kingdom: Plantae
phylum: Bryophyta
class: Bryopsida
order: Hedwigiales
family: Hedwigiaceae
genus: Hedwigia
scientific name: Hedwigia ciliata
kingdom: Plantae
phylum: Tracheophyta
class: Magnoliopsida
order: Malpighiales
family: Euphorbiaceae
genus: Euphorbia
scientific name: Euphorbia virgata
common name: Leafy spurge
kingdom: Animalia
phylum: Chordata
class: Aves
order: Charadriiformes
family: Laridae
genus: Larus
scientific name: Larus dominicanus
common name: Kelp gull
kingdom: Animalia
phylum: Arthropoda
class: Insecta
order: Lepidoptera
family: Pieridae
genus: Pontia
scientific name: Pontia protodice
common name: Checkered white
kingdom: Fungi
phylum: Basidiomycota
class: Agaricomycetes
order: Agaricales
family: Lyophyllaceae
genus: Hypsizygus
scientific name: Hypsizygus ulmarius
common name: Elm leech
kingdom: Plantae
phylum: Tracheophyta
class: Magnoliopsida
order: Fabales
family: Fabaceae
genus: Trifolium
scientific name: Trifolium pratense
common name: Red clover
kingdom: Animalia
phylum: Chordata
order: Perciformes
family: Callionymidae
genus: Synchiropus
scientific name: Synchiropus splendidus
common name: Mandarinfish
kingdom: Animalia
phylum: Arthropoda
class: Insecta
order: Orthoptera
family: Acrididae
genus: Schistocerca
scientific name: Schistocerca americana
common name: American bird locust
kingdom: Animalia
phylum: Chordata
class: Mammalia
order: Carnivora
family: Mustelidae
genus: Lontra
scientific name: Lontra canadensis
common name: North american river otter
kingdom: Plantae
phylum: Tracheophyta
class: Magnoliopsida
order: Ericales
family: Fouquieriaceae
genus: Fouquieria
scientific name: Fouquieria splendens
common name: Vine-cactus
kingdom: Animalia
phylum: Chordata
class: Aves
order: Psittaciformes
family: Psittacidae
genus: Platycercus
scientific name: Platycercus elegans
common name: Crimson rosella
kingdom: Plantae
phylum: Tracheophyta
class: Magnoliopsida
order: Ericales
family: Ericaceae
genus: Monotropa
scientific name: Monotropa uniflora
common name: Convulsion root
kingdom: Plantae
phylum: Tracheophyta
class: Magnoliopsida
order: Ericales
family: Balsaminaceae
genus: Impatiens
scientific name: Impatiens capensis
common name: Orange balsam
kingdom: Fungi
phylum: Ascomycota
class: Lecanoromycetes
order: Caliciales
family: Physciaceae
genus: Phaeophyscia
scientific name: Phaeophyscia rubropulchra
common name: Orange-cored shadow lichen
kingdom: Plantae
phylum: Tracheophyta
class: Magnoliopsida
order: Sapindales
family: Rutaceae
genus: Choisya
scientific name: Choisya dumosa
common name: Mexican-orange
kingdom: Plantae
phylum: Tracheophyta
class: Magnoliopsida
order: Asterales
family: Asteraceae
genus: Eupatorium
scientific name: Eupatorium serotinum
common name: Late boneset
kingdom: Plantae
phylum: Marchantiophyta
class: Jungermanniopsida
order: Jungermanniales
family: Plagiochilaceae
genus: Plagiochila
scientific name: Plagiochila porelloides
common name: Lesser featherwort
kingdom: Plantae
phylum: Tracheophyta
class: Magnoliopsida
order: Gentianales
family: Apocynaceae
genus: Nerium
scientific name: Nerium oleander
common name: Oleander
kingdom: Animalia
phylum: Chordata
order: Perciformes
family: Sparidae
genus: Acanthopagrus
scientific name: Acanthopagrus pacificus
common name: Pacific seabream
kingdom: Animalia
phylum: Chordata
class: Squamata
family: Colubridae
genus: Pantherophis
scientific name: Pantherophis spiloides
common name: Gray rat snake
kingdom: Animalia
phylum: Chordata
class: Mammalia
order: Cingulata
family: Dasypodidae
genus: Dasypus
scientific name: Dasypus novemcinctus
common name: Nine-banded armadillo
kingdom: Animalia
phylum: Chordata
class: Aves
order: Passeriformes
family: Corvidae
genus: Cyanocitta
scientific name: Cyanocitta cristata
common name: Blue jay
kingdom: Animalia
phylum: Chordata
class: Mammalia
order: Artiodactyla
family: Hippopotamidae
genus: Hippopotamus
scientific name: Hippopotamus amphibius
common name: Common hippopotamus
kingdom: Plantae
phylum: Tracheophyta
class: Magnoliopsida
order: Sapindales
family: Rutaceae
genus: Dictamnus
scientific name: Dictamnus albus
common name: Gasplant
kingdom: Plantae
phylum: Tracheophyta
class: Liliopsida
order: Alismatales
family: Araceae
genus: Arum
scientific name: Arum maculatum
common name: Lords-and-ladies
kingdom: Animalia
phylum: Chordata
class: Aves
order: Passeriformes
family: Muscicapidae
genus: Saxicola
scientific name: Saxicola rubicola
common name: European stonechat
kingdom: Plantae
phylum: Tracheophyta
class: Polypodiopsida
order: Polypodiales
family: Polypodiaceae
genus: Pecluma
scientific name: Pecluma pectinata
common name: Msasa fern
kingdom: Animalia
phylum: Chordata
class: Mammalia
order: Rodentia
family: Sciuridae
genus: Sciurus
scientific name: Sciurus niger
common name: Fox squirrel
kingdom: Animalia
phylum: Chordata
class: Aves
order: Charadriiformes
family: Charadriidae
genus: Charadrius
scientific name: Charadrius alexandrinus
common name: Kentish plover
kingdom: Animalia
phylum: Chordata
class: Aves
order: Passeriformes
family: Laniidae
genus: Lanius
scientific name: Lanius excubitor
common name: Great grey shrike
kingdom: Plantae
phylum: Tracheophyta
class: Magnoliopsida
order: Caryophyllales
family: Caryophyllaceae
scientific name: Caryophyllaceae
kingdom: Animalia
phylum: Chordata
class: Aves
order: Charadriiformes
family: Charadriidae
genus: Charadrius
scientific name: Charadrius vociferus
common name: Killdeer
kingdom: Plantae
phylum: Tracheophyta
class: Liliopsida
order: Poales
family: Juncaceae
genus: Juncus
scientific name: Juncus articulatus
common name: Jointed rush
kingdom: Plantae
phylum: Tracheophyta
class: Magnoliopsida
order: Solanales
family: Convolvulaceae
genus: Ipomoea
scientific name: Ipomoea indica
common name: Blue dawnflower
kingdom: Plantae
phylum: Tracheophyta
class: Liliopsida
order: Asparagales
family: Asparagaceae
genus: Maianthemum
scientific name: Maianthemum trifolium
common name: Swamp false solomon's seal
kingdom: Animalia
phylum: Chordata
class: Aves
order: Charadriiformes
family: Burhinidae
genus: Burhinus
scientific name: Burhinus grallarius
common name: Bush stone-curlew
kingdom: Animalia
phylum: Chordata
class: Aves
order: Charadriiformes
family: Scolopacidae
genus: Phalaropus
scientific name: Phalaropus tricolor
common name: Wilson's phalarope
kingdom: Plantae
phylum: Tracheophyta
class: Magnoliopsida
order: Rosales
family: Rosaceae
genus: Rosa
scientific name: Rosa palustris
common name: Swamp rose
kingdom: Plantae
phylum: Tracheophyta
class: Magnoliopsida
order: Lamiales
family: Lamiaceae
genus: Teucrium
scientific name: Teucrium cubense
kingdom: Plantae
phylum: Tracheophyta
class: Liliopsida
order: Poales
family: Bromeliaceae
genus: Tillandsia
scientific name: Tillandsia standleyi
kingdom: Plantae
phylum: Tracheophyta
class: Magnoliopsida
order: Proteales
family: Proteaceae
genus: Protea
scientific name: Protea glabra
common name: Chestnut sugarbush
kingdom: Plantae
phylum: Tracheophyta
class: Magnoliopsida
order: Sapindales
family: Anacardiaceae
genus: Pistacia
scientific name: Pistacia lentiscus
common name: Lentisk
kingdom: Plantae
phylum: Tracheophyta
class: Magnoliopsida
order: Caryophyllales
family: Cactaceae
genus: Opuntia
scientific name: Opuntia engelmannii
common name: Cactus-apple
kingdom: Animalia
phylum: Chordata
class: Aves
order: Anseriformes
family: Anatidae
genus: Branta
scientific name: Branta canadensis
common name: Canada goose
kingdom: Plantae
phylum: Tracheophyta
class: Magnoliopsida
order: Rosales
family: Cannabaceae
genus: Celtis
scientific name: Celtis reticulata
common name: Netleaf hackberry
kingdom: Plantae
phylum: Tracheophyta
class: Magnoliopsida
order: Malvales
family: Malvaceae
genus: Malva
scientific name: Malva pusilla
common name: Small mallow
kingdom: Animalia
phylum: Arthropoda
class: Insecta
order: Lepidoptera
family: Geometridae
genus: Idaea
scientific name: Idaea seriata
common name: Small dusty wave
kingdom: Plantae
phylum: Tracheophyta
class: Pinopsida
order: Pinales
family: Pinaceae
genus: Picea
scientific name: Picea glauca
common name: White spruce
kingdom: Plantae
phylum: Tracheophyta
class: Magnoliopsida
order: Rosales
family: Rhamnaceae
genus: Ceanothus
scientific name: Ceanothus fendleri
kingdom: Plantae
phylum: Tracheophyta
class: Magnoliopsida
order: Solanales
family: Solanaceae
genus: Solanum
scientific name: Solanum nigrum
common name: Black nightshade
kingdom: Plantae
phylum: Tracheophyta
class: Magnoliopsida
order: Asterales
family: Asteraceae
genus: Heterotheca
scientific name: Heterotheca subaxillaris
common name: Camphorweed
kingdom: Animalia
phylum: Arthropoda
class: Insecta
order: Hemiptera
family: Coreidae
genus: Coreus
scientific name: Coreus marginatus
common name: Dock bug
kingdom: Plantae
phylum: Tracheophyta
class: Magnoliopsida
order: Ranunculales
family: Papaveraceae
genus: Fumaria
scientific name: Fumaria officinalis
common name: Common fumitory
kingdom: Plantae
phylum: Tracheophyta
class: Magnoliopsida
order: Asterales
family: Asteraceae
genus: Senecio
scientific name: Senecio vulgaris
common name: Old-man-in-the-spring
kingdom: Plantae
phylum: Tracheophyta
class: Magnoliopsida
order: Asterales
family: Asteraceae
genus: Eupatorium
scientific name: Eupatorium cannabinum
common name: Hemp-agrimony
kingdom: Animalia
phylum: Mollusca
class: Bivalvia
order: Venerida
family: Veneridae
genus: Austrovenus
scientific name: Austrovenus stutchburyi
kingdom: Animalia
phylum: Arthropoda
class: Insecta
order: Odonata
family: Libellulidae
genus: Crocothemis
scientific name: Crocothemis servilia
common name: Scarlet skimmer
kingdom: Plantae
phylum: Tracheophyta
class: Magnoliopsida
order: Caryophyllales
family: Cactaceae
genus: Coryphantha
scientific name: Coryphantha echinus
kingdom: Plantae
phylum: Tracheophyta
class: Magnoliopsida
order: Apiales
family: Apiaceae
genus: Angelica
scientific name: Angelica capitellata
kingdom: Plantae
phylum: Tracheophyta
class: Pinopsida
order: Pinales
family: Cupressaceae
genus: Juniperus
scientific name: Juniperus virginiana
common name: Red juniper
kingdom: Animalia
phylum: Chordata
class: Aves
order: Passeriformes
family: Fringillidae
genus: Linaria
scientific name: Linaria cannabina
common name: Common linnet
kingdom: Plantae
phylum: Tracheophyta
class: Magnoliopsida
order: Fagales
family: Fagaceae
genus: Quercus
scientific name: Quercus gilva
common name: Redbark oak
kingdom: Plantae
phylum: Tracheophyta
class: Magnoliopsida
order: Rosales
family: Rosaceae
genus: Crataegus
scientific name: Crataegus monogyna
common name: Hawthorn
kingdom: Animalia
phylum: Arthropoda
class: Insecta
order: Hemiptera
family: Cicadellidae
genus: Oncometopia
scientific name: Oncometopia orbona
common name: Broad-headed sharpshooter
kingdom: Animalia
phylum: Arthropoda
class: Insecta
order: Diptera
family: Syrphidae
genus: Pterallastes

—————

Problem to solve:
Could you write out the lines of the items again, beginning at the line that has "genus: Ipomoea" and stopping after the line that has "genus: Burhinus", with "common name" updated to "vernacular name" and nothing else altered?

Response for this exercise:
genus: Ipomoea
scientific name: Ipomoea indica
vernacular name: Blue dawnflower
kingdom: Plantae
phylum: Tracheophyta
class: Liliopsida
order: Asparagales
family: Asparagaceae
genus: Maianthemum
scientific name: Maianthemum trifolium
vernacular name: Swamp false solomon's seal
kingdom: Animalia
phylum: Chordata
class: Aves
order: Charadriiformes
family: Burhinidae
genus: Burhinus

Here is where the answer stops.